Bump
and Run Reversal (Reversal) |
As the name implies, the Bump and Run Reversal (BARR) is a reversal pattern
that forms after excessive speculation drives prices up too far, too fast.
Developed by Thomas Bulkowski, the pattern was introduced in the June-97 issue
of Technical Analysis of Stocks and
Commodities and also included in his recently published book, the
Encyclopedia of Chart Patterns.
The pattern was originally named the Bump and Run Formation, or BARF.
Bulkowski decided that Wall Street was not ready for such an acronym and changed
the name to Bump and Run Reversal. Bulkowski identified three main phases to the
pattern: lead-in, bump and run. We will examine these phases and also look at
volume and pattern validation.
- Lead-in Phase: The first part of the pattern is a lead-in phase
that can last 1 month or longer and forms the basis from which to draw the
trendline. During this phase, prices advance in an orderly manner and there is
no excess speculation. The trendline should be moderately steep. If it is too
steep then the ensuing bump is unlikely to be significant enough. If the
trendline is not steep enough, then the subsequent trendline break will occur
too late. Bulkowski advises that an angle of 30 to 45 degrees is preferable.
The size of the angle will depend on the scaling (semi-log or arithmetic) and
the size of the chart. It is probably easier to judge the soundness of the
trendline with a visual assessment.
- Bump Phase: The bump forms with a sharp advance, and prices move
further away from the lead-in trendline. Ideally, the angle of the trendline
from the bump's advance should be about 50% greater than the angle of the
trendline extending up from the lead-in phase. Roughly speaking, this would
call for an angle between 45 and 60 degrees. If it is not possible to measure
the angles, then a visual assessment will suffice.
- Bump Validity: It is important that the bump represent a
speculative advance that cannot be sustained for a long time. Bulkowski
developed what he calls an "arbitrary" measuring technique to validate the
level of speculation in the bump. The distance from the highest high of the
bump to the lead-in trendline should be at least twice the distance from the
highest high in the lead-in phase to the lead-in trendline. These distances
can be measured by drawing a vertical line from the highest highs to the
lead-in trendline. An example is provided below.
- Bump rollover: After speculation dies down, prices begin to peak
and a top forms. Sometimes a small double top or a series of descending peaks
forms. Prices begin to decline towards the lead-in trendline and the right
side of the bump forms.
- Volume: As the stock advances during the lead-in phase, volume is
usually average and sometimes low. When the speculative advance begins to form
the left side of the bump, volume expands as the advance accelerates.
- Run Phase: The run phase begins when the pattern breaks support
from the lead-in trendline. Prices will sometimes hesitate or bounce off the
trendline before breaking through. Once the break occurs, the run phase takes
over and the decline continues.
- Support turns resistance: After the trendline is broken, there is
sometimes a retracement that tests the newfound resistance level.
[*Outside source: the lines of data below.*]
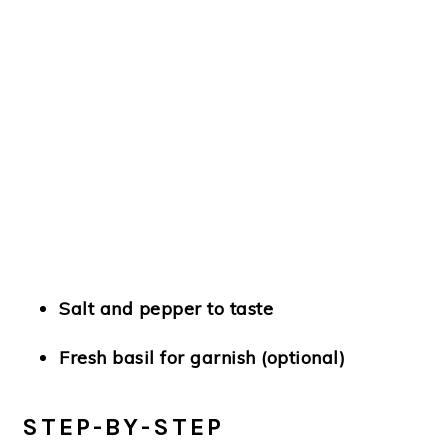
Salt and pepper to taste
Fresh basil for garnish (optional)
STEP-BY-STEP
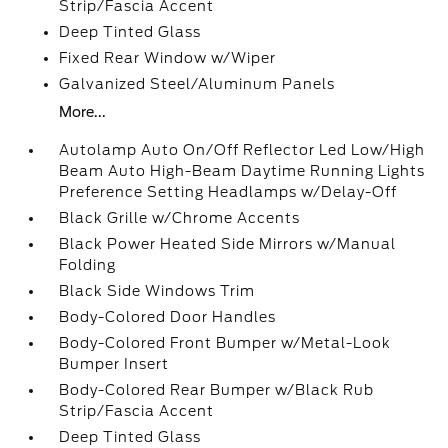
Strip/Fascia Accent
Deep Tinted Glass
Fixed Rear Window w/Wiper
Galvanized Steel/Aluminum Panels
More...
Autolamp Auto On/Off Reflector Led Low/High
Beam Auto High-Beam Daytime Running Lights
Preference Setting Headlamps w/Delay-Off
Black Grille w/Chrome Accents
Black Power Heated Side Mirrors w/Manual
Folding
Black Side Windows Trim
Body-Colored Door Handles
Body-Colored Front Bumper w/Metal-Look
Bumper Insert
Body-Colored Rear Bumper w/Black Rub
Strip/Fascia Accent
Deep Tinted Glass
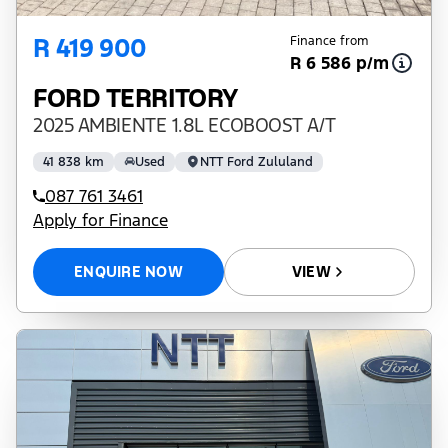
R 419 900
Finance from
R 6 586 p/m
FORD TERRITORY
2025 AMBIENTE 1.8L ECOBOOST A/T
41 838 km
Used
NTT Ford Zululand
087 761 3461
Apply for Finance
ENQUIRE NOW
VIEW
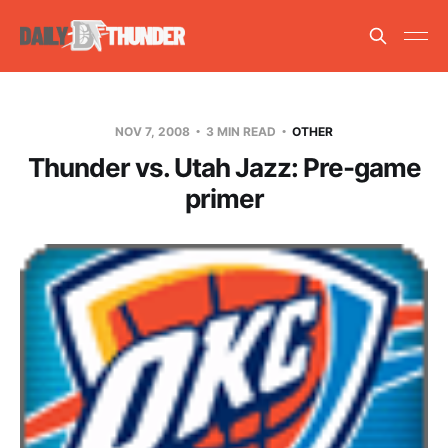
NOV 7, 2008
3 MIN READ
OTHER
Thunder vs. Utah Jazz: Pre-game
primer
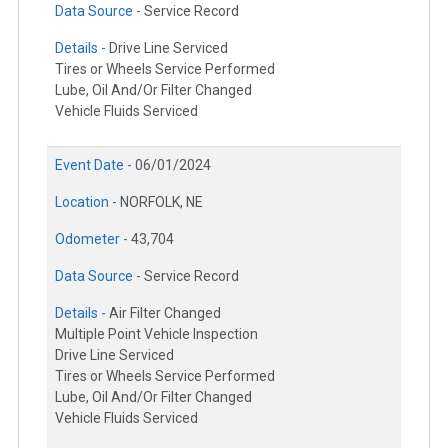
Data Source -
Service Record
Details -
Drive Line Serviced
Tires or Wheels Service Performed
Lube, Oil And/Or Filter Changed
Vehicle Fluids Serviced
Event Date -
06/01/2024
Location -
NORFOLK, NE
Odometer -
43,704
Data Source -
Service Record
Details -
Air Filter Changed
Multiple Point Vehicle Inspection
Drive Line Serviced
Tires or Wheels Service Performed
Lube, Oil And/Or Filter Changed
Vehicle Fluids Serviced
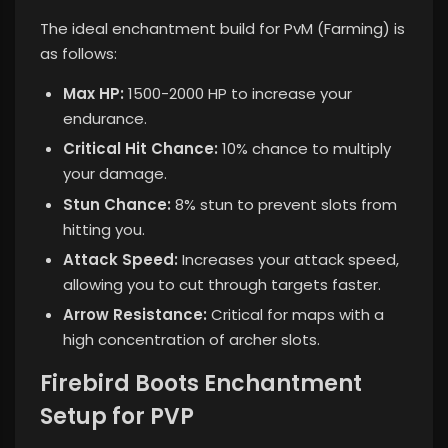
The ideal enchantment build for PvM (Farming) is
as follows:
Max HP:
1500-2000 HP to increase your
endurance.
Critical Hit Chance:
10% chance to multiply
your damage.
Stun Chance:
8% stun to prevent slots from
hitting you.
Attack Speed:
Increases your attack speed,
allowing you to cut through targets faster.
Arrow Resistance:
Critical for maps with a
high concentration of archer slots.
Firebird Boots Enchantment
Setup for PVP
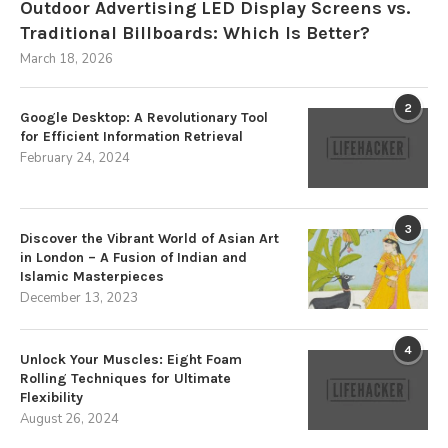
Outdoor Advertising LED Display Screens vs.
Traditional Billboards: Which Is Better?
March 18, 2026
2
Google Desktop: A Revolutionary Tool
for Efficient Information Retrieval
February 24, 2024
3
Discover the Vibrant World of Asian Art
in London – A Fusion of Indian and
Islamic Masterpieces
December 13, 2023
4
Unlock Your Muscles: Eight Foam
Rolling Techniques for Ultimate
Flexibility
August 26, 2024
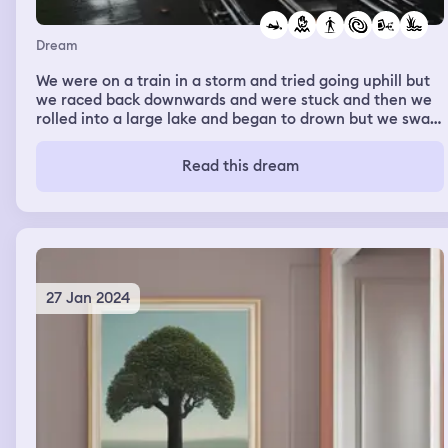
Dream
We were on a train in a storm and tried going uphill but
we raced back downwards and were stuck and then we
rolled into a large lake and began to drown but we swam
up and made it to a dock but almost died trying to
rescue others
Read this dream
27 Jan 2024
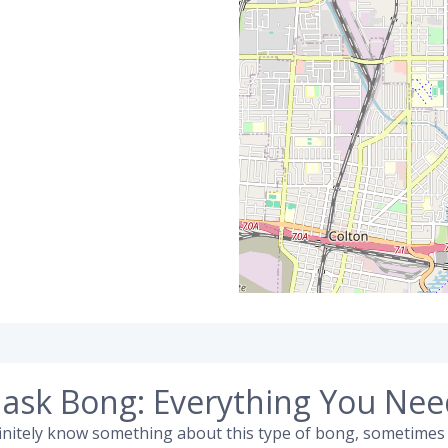
ask Bong: Everything You Ne
efinitely know something about this type of bong, sometimes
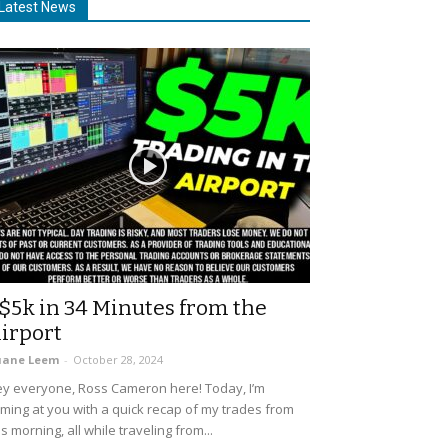
Latest News
$5k in 34 Minutes from the
irport
uane Leem
-
October 28, 2024
y everyone, Ross Cameron here! Today, I’m
ming at you with a quick recap of my trades from
is morning, all while traveling from...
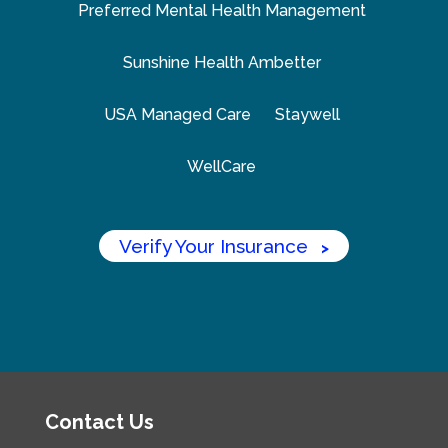
Preferred Mental Health Management
Sunshine Health Ambetter
USA Managed Care
Staywell
WellCare
Verify Your Insurance
>
Contact Us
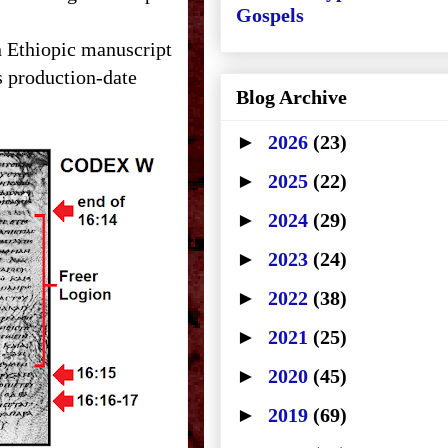
Gospels
n Ethiopic manuscript
s production-date
Blog Archive
►
2026
(23)
►
2025
(22)
►
2024
(29)
►
2023
(24)
►
2022
(38)
►
2021
(25)
►
2020
(45)
►
2019
(69)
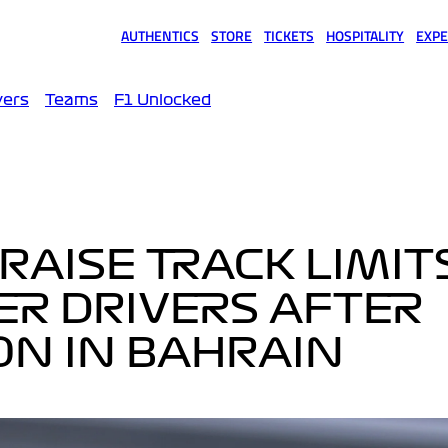
AUTHENTICS
STORE
TICKETS
HOSPITALITY
EXPE
(opens in a new tab)
(opens in a new tab)
(opens in a new tab)
(opens in a new tab)
(opens
vers
Teams
F1 Unlocked
RAISE TRACK LIMIT
ER DRIVERS AFTER
ION IN BAHRAIN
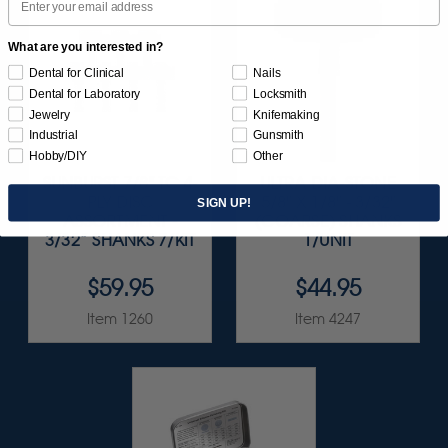
What are you interested in?
Dental for Clinical
Nails
Dental for Laboratory
Locksmith
Jewelry
Knifemaking
Industrial
Gunsmith
Hobby/DIY
Other
SUNBURST 7/8" TC 4-
ULTRA DIA-STONE
PLY DISC
5/8" X 1/8" - 3/32"
SIGN UP!
ASSORTMENT -
(COARSE) SHANKS
3/32” SHANKS 7/KIT
1/UNIT
$59.95
$44.95
Item 1260
Item 4247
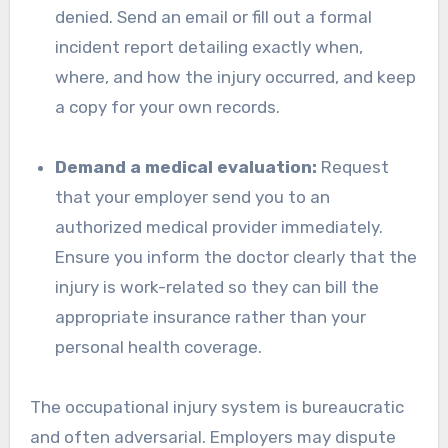
denied. Send an email or fill out a formal
incident report detailing exactly when,
where, and how the injury occurred, and keep
a copy for your own records.
Demand a medical evaluation:
Request
that your employer send you to an
authorized medical provider immediately.
Ensure you inform the doctor clearly that the
injury is work-related so they can bill the
appropriate insurance rather than your
personal health coverage.
The occupational injury system is bureaucratic
and often adversarial. Employers may dispute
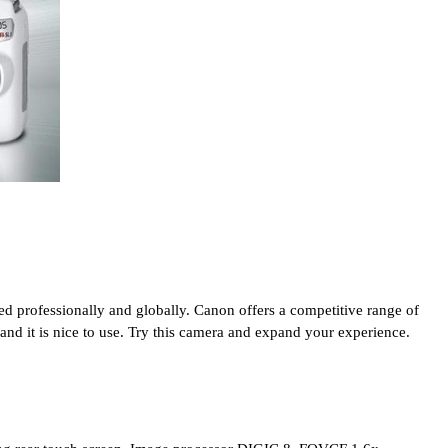
d professionally and globally. Canon offers a competitive range of 
 and it is nice to use. Try this camera and expand your experience.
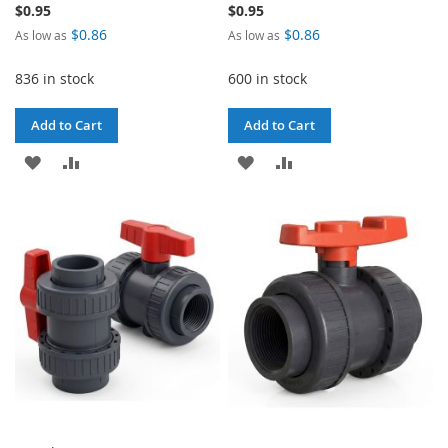
$0.95
$0.95
$0.86
$0.86
As low as
As low as
836 in stock
600 in stock
Add to Cart
Add to Cart
ADD
ADD
ADD
ADD
TO
TO
TO
TO
WISH
COMPARE
WISH
COMPARE
LIST
LIST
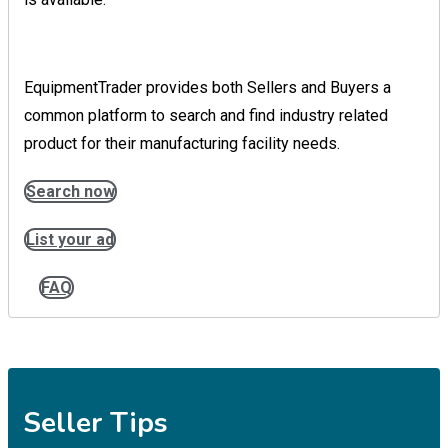
EquipmentTrader provides both Sellers and Buyers a
common platform to search and find industry related
product for their manufacturing facility needs.
Search now
List your ad
FAQ
Seller Tips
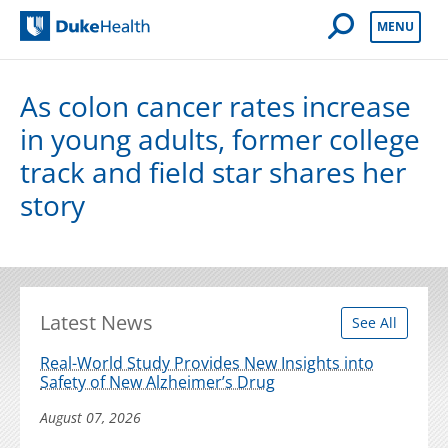
Open Mobile 
MENU
Duke Health
As colon cancer rates increase
in young adults, former college
track and field star shares her
story
Latest News
See All
Real-World Study Provides New Insights into
Safety of New Alzheimer’s Drug
August 07, 2026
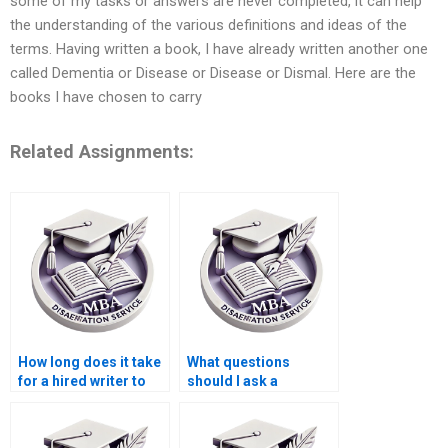
some of my tasks or answers are never completed, it can help
the understanding of the various definitions and ideas of the
terms. Having written a book, I have already written another one
called Dementia or Disease or Disease or Dismal. Here are the
books I have chosen to carry
Related Assignments:
How long does it take
What questions
for a hired writer to
should I ask a
complete a
dissertation writing
dissertation?
service before hiring
them?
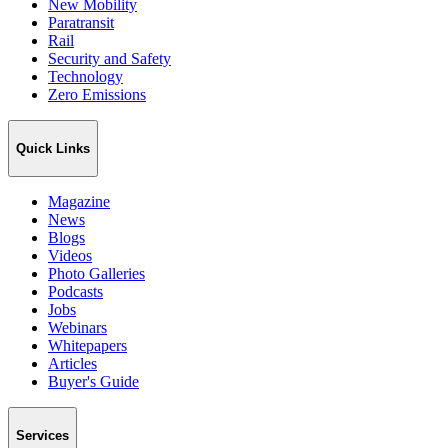
New Mobility
Paratransit
Rail
Security and Safety
Technology
Zero Emissions
Quick Links
Magazine
News
Blogs
Videos
Photo Galleries
Podcasts
Jobs
Webinars
Whitepapers
Articles
Buyer's Guide
Services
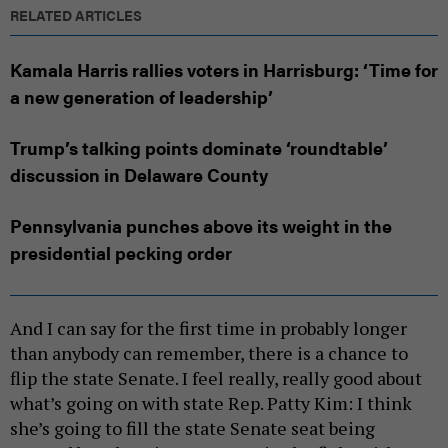
RELATED ARTICLES
Kamala Harris rallies voters in Harrisburg: ‘Time for
a new generation of leadership’
Trump’s talking points dominate ‘roundtable’
discussion in Delaware County
Pennsylvania punches above its weight in the
presidential pecking order
And I can say for the first time in probably longer
than anybody can remember, there is a chance to
flip the state Senate. I feel really, really good about
what’s going on with state Rep. Patty Kim: I think
she’s going to fill the state Senate seat being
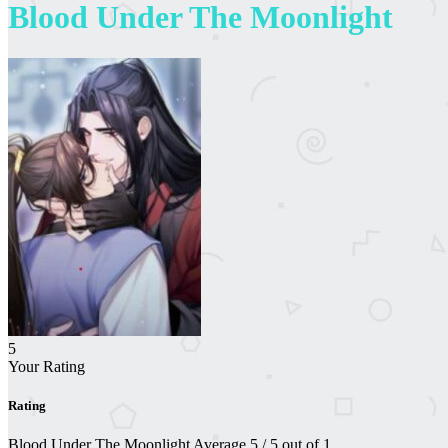
Blood Under The Moonlight
5
Your Rating
Rating
Blood Under The Moonlight
Average
5
/
5
out of
1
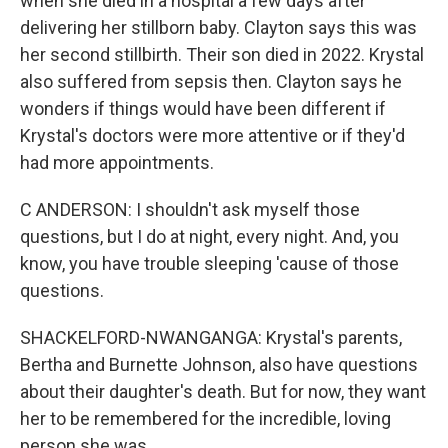
when she died in a hospital a few days after
delivering her stillborn baby. Clayton says this was
her second stillbirth. Their son died in 2022. Krystal
also suffered from sepsis then. Clayton says he
wonders if things would have been different if
Krystal's doctors were more attentive or if they'd
had more appointments.
C ANDERSON: I shouldn't ask myself those
questions, but I do at night, every night. And, you
know, you have trouble sleeping 'cause of those
questions.
SHACKELFORD-NWANGANGA: Krystal's parents,
Bertha and Burnette Johnson, also have questions
about their daughter's death. But for now, they want
her to be remembered for the incredible, loving
person she was.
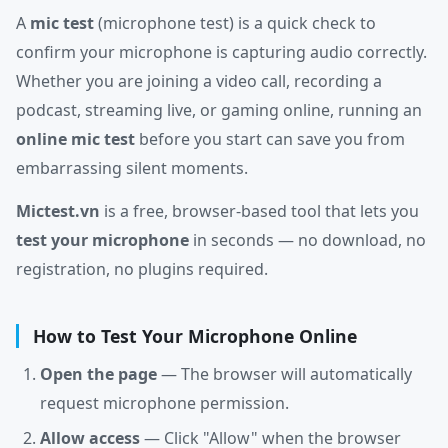
A
mic test
(microphone test) is a quick check to
confirm your microphone is capturing audio correctly.
Whether you are joining a video call, recording a
podcast, streaming live, or gaming online, running an
online mic test
before you start can save you from
embarrassing silent moments.
Mictest.vn
is a free, browser-based tool that lets you
test your microphone
in seconds — no download, no
registration, no plugins required.
How to Test Your Microphone Online
Open the page
— The browser will automatically
request microphone permission.
Allow access
— Click "Allow" when the browser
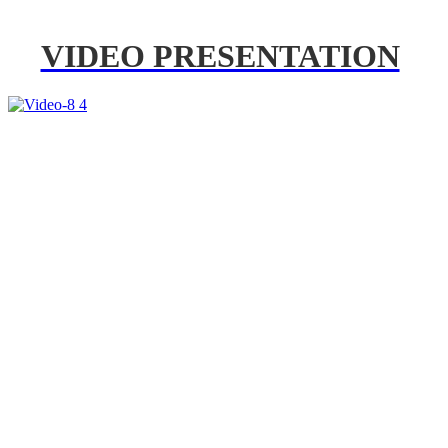
VIDEO PRESENTATION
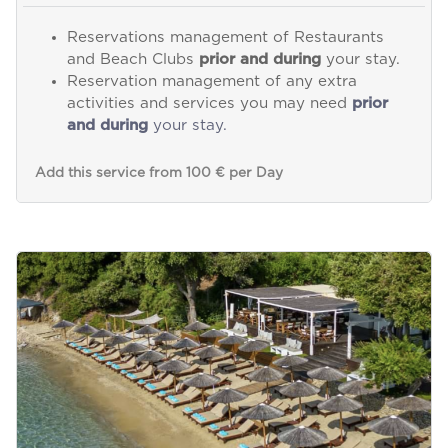
Reservations management of Restaurants
and Beach Clubs
prior and during
your stay.
Reservation management of any extra
activities and services you may need
prior
and during
your stay.
Add this service from 100 € per Day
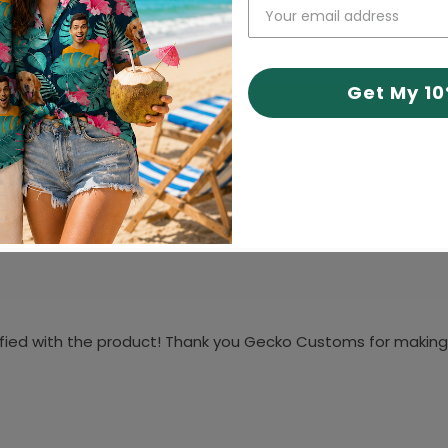
71
2
9
Get My 1
Write a review
isfied with the product! Thank you Gecko Customs for making 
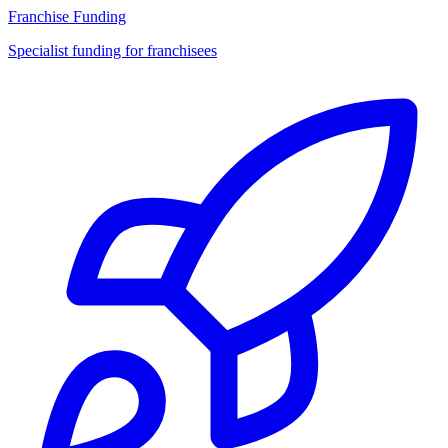
Franchise Funding
Specialist funding for franchisees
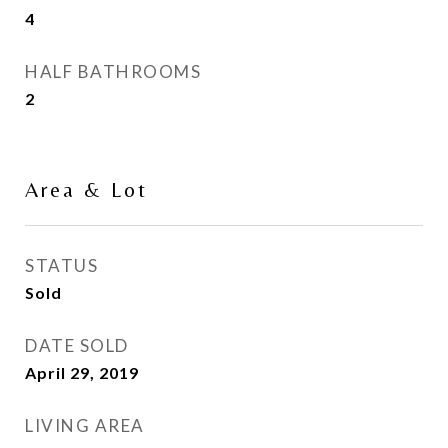
4
HALF BATHROOMS
2
Area & Lot
STATUS
Sold
DATE SOLD
April 29, 2019
LIVING AREA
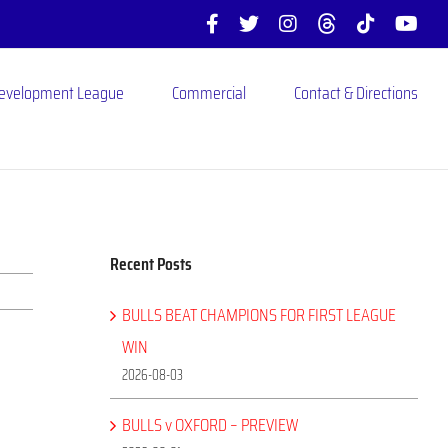
Facebook
X
Instagram
Threads
Tiktok
You
Development League
Commercial
Contact & Directions
Recent Posts
BULLS BEAT CHAMPIONS FOR FIRST LEAGUE
WIN
2026-08-03
BULLS v OXFORD – PREVIEW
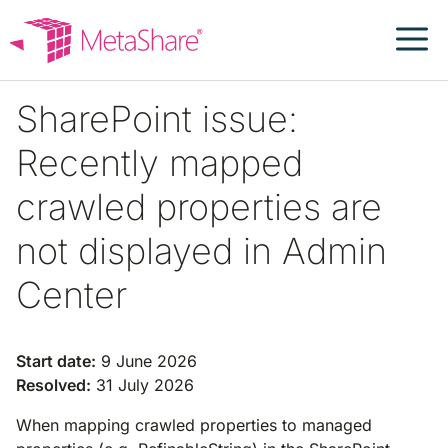
Skip
to
content
SharePoint issue:
Recently mapped
crawled properties are
not displayed in Admin
Center
Start date:
9 June 2026
Resolved:
31 July 2026
When mapping crawled properties to managed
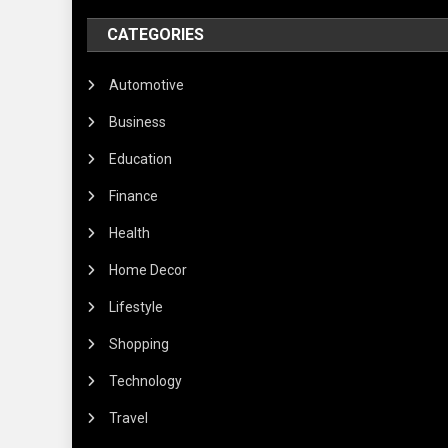
CATEGORIES
Automotive
Business
Education
Finance
Health
Home Decor
Lifestyle
Shopping
Technology
Travel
Potential
support-turned-resistance levels can also be identified from the reaction lows
within the bump.
The Bump and Run Reversal pattern can be applied to daily, weekly or monthly
charts. As stated above, the pattern is designed to identify speculative
advances that are unsustainable for a long period. Because prices rise very fast
to form the left side of the bump, the subsequent decline can be just as
ferocious.
Level Three Communications (
LVLT) formed a Bump and Run Reversal pattern after prices advanced in a
speculative frenzy at the beginning of 2000. Prices advanced from 72 to 132 in 2
months and this advance ultimately proved unsustainable.
- The lead-in phase formed over a 3 month period from early Oct-99 to early
Jan-00. Volume during this phase was relatively subdued and actually declined
during the November and December advance.
- The trendline extending up from the lead-in phase lows formed a 34 degree
angle. A visual assessment also reveals that this trendline is neither too
steep nor too flat.
- The bump phase began in early January when the advance accelerated with a
large increase in volume. A conservatively drawn trendline formed a 51 degree
angle that was exactly 50% larger than the angle from the lead-in trendline.
- The distance from the lead-in phase's highest high to the trendline was
13. The distance from the Bump Phase's highest high to the trendline was 38.
This is almost three times larger and validates the speculative excesses in
the bump.
- After reaching a high around 132, prices declined sharply and bounced off
the lead-in trendline. A lower high formed around 115 (red arrow) and the
trendline was soon broken.
- The decline continued after the trendline break and reached 67 before a
reaction rally began. The reaction rally advanced to around 95, but fell just
short of the horizontal support line before falling back to new lows.